Aim: Copy, without any change, the lines from the one containing "text 10) clear; [192, 701, 1122, 731]" through the one containing "text hadoop fs -cat", including both of those lines.
* begin Dataset entries *
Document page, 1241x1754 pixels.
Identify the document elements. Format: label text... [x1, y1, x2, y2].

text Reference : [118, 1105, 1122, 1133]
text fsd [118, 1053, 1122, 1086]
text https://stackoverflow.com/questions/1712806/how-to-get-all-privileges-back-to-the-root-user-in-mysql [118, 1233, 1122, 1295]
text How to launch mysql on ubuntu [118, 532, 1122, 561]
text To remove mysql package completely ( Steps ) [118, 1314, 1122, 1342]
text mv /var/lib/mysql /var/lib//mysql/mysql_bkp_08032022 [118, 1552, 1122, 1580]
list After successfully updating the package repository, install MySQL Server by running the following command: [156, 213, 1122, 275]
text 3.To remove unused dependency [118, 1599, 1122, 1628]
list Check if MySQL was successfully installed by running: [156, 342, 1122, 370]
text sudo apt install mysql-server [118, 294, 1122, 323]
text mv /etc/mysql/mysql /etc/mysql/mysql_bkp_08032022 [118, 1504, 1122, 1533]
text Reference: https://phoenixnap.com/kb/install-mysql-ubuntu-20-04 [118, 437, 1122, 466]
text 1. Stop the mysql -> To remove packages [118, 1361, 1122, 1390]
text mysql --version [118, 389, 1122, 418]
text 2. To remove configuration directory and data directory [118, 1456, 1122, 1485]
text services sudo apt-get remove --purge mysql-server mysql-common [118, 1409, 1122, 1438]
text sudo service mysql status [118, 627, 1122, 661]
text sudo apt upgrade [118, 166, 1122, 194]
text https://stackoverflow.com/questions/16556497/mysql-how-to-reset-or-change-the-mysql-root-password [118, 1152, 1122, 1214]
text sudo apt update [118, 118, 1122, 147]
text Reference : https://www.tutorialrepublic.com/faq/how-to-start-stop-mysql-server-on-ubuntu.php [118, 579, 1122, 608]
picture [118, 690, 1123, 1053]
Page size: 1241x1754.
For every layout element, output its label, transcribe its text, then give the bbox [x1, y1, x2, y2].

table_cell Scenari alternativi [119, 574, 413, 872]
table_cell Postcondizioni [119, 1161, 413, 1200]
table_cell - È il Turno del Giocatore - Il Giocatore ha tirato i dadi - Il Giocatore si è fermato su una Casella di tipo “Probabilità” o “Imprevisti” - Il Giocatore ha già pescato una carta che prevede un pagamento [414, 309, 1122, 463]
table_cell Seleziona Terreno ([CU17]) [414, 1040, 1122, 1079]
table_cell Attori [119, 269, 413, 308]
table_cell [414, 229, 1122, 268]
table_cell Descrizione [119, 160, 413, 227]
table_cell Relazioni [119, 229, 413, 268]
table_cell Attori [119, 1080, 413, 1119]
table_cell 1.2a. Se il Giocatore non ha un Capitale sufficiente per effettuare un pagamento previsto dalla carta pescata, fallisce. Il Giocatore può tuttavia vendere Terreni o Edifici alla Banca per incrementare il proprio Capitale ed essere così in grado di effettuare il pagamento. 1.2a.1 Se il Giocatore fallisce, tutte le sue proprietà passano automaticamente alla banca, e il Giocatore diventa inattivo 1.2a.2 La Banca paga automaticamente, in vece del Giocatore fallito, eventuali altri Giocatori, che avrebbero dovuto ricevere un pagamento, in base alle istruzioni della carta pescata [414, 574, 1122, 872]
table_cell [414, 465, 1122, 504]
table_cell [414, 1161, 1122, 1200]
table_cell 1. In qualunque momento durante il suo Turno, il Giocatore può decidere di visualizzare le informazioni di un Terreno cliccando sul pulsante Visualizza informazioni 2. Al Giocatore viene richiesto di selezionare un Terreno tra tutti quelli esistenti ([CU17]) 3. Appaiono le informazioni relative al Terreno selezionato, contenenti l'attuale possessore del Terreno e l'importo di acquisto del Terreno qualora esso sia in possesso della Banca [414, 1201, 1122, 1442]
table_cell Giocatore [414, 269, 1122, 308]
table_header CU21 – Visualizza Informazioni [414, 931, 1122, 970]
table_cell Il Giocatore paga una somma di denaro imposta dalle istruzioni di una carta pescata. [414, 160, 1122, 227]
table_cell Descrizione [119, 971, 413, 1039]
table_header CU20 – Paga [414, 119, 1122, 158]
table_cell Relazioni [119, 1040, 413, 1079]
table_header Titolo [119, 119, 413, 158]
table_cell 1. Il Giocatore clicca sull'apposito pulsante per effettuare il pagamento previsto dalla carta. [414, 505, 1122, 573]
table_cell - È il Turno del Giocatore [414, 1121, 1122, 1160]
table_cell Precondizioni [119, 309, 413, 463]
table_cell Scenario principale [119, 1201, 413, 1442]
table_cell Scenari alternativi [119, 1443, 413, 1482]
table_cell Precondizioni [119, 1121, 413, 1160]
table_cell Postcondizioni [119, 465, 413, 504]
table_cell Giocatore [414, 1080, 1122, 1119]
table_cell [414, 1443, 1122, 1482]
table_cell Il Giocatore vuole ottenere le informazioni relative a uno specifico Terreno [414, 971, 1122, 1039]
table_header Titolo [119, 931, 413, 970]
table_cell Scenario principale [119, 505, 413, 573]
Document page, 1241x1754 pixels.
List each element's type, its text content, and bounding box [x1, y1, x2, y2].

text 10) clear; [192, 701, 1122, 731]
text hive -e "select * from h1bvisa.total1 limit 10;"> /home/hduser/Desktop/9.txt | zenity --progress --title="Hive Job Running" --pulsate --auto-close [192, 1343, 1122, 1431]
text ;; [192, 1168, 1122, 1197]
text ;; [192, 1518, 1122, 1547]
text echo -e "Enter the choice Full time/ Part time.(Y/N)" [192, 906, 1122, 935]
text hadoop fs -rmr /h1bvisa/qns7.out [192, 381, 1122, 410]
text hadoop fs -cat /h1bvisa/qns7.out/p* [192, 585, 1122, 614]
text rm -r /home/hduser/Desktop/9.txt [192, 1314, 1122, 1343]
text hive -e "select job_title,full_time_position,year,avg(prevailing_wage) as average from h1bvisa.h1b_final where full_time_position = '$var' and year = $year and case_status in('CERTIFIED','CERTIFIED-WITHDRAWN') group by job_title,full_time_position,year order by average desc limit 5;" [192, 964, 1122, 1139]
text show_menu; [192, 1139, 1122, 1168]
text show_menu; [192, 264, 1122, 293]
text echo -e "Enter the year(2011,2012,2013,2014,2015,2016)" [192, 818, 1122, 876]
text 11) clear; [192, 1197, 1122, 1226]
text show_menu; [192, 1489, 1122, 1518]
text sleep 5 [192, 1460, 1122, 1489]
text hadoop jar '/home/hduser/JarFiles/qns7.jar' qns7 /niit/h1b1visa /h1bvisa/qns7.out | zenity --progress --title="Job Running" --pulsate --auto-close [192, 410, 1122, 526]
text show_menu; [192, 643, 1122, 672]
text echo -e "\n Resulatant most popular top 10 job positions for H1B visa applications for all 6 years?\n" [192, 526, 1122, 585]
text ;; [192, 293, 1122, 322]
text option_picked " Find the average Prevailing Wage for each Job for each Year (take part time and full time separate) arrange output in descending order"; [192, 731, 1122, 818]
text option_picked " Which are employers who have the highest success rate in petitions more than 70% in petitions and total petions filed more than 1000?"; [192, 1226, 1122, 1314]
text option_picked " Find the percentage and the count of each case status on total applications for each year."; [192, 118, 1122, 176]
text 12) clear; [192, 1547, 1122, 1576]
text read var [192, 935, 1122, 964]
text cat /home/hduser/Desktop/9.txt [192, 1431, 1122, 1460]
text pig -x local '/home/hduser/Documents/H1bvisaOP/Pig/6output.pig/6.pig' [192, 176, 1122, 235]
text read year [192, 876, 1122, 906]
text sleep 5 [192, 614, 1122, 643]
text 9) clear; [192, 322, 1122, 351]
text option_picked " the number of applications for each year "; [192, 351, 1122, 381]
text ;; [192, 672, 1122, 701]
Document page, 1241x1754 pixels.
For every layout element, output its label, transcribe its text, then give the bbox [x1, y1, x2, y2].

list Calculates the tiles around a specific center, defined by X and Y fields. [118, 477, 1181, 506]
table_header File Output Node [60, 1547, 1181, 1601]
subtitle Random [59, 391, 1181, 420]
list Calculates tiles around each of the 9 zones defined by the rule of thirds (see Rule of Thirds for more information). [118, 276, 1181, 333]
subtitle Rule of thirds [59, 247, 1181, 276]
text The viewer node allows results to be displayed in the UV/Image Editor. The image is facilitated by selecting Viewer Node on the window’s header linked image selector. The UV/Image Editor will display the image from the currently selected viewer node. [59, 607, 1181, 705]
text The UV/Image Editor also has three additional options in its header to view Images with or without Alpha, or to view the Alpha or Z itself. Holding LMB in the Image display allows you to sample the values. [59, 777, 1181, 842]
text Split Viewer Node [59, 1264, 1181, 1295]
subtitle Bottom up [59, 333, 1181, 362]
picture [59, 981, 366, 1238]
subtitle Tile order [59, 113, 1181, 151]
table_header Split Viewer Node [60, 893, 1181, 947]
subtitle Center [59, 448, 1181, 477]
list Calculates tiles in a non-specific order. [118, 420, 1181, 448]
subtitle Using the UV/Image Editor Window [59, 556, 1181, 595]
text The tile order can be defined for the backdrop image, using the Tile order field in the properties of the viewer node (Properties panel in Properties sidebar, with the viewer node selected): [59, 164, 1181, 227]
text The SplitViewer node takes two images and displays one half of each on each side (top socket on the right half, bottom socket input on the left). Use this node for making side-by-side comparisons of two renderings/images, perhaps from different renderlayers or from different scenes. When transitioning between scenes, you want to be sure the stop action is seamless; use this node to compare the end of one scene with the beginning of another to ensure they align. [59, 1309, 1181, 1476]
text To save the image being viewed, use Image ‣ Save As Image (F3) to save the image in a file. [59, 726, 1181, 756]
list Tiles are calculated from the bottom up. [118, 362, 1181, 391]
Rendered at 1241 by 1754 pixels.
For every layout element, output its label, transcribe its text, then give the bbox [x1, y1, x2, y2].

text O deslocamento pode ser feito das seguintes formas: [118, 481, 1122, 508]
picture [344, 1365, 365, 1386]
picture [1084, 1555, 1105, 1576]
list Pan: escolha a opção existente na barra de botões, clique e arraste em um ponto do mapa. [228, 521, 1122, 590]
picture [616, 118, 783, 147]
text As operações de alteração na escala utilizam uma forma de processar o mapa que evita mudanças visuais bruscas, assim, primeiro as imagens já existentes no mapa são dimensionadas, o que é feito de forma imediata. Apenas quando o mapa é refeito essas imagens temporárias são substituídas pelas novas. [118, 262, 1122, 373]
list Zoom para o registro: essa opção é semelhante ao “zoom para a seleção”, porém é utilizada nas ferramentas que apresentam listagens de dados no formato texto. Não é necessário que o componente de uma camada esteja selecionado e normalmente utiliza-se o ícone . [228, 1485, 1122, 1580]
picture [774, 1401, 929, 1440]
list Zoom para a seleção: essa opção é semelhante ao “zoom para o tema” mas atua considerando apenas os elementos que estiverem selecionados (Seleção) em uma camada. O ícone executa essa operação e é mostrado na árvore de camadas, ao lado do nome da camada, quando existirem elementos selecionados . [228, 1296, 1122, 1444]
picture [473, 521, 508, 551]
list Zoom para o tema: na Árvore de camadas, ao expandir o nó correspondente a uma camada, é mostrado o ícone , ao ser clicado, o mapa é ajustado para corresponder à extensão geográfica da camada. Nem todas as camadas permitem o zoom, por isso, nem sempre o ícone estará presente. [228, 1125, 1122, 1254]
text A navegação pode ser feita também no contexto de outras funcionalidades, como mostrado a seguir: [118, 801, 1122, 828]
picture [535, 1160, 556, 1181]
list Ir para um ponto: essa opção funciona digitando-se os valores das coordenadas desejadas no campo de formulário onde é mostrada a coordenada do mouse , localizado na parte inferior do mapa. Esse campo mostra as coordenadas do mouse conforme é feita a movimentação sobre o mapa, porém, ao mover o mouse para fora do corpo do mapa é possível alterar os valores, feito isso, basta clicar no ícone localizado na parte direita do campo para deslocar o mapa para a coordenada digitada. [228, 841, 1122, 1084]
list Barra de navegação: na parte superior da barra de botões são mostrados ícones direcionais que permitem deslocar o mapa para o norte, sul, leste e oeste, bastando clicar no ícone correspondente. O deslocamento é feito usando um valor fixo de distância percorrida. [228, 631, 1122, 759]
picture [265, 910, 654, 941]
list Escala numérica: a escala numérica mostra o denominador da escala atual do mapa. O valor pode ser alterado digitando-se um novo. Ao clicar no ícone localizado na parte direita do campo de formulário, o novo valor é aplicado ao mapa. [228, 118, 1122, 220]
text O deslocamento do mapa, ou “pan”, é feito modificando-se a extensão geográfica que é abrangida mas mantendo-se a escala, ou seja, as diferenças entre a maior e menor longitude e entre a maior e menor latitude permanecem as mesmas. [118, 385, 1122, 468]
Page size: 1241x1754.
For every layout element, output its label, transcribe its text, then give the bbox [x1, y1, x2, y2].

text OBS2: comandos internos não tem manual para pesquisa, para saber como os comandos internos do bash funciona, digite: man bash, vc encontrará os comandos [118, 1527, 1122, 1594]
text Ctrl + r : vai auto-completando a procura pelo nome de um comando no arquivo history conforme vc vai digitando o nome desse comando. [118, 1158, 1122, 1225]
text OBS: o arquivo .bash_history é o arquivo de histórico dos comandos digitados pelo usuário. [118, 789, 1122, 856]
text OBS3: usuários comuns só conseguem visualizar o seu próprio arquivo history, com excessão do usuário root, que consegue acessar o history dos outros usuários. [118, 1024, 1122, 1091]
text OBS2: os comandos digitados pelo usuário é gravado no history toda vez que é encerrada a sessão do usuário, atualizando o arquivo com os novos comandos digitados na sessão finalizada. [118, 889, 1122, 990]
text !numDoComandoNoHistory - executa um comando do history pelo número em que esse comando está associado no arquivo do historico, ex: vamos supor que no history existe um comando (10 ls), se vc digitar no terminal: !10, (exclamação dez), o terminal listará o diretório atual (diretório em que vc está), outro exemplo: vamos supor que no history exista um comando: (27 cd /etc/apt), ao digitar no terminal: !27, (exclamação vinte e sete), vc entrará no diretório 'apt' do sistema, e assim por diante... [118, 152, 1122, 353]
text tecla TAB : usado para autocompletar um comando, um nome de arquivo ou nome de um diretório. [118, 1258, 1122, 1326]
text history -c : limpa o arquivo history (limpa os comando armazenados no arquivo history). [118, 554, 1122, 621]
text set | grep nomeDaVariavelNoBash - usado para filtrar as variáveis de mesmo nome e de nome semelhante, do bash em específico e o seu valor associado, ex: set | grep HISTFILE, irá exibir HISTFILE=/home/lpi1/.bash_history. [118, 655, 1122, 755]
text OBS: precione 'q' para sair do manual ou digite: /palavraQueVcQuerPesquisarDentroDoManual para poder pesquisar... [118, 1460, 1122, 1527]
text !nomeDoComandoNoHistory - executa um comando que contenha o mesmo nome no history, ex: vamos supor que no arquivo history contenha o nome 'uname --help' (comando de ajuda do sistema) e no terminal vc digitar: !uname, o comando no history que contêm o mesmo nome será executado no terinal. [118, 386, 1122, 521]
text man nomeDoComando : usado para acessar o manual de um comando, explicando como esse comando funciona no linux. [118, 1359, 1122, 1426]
* end Dataset entries *
Reply to the exercise:
text 10) clear; [192, 701, 1122, 731]
text hive -e "select * from h1bvisa.total1 limit 10;"> /home/hduser/Desktop/9.txt | zenity --progress --title="Hive Job Running" --pulsate --auto-close [192, 1343, 1122, 1431]
text ;; [192, 1168, 1122, 1197]
text ;; [192, 1518, 1122, 1547]
text echo -e "Enter the choice Full time/ Part time.(Y/N)" [192, 906, 1122, 935]
text hadoop fs -rmr /h1bvisa/qns7.out [192, 381, 1122, 410]
text hadoop fs -cat /h1bvisa/qns7.out/p* [192, 585, 1122, 614]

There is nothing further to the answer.